• [ASSIGNED TASK]
The output is a word-for-word repeat of the listing below, free of images.

• [DATA SEGMENT]
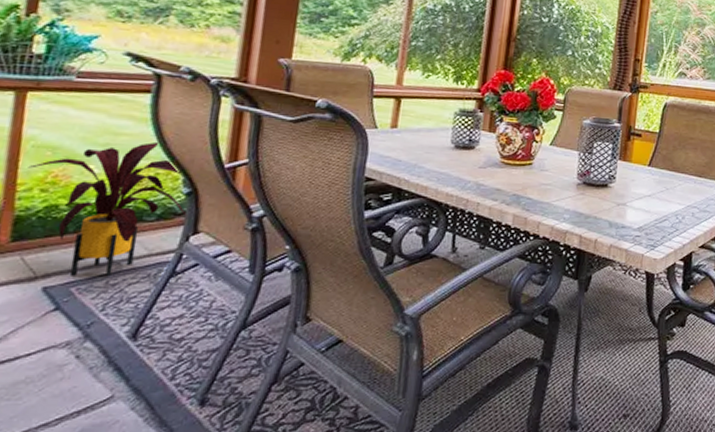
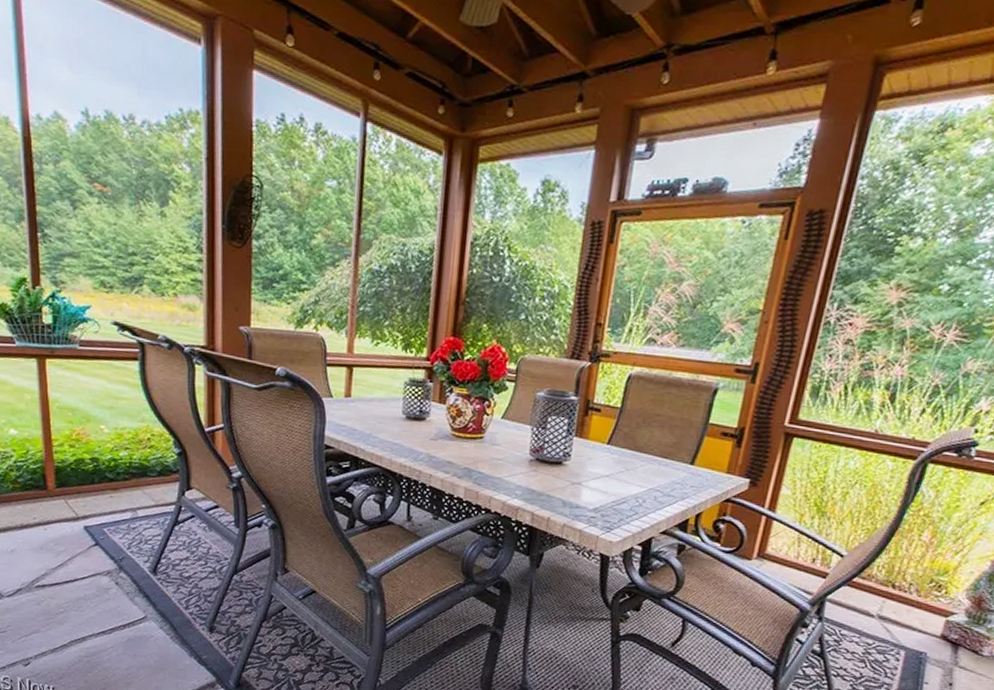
house plant: present [28,141,187,276] -> none [57,406,181,521]

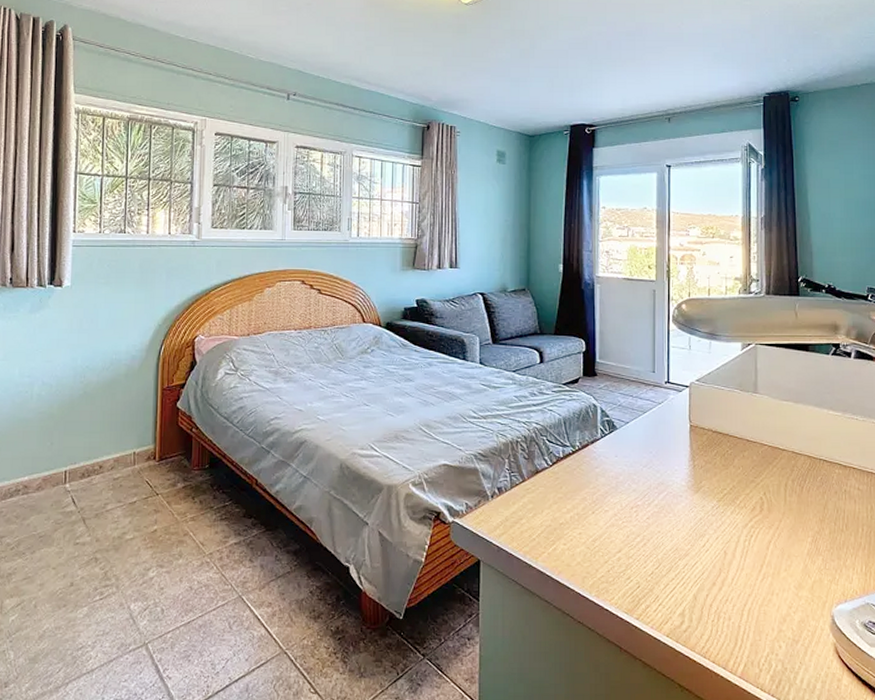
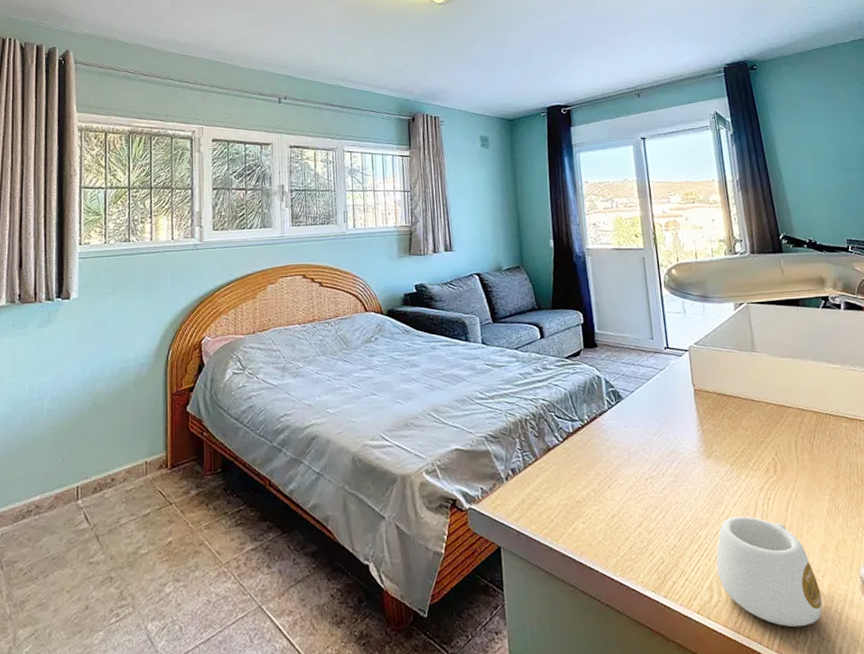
mug: none [691,550,791,657] -> present [716,516,823,627]

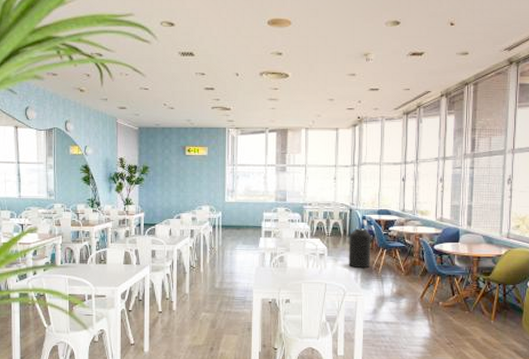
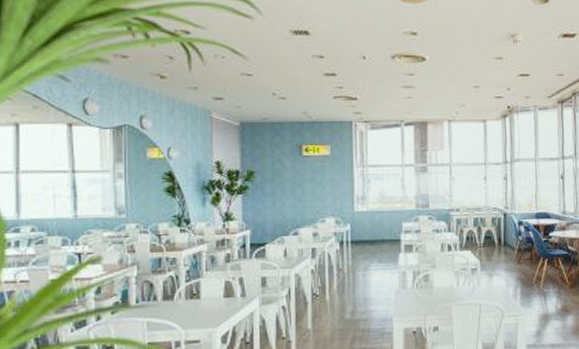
trash can: present [348,229,371,268] -> none [504,236,531,283]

• [ANSWER TO THIS PROBLEM]
house plant: present [28,141,187,276] -> none [57,406,181,521]

mug: none [691,550,791,657] -> present [716,516,823,627]

trash can: present [348,229,371,268] -> none [504,236,531,283]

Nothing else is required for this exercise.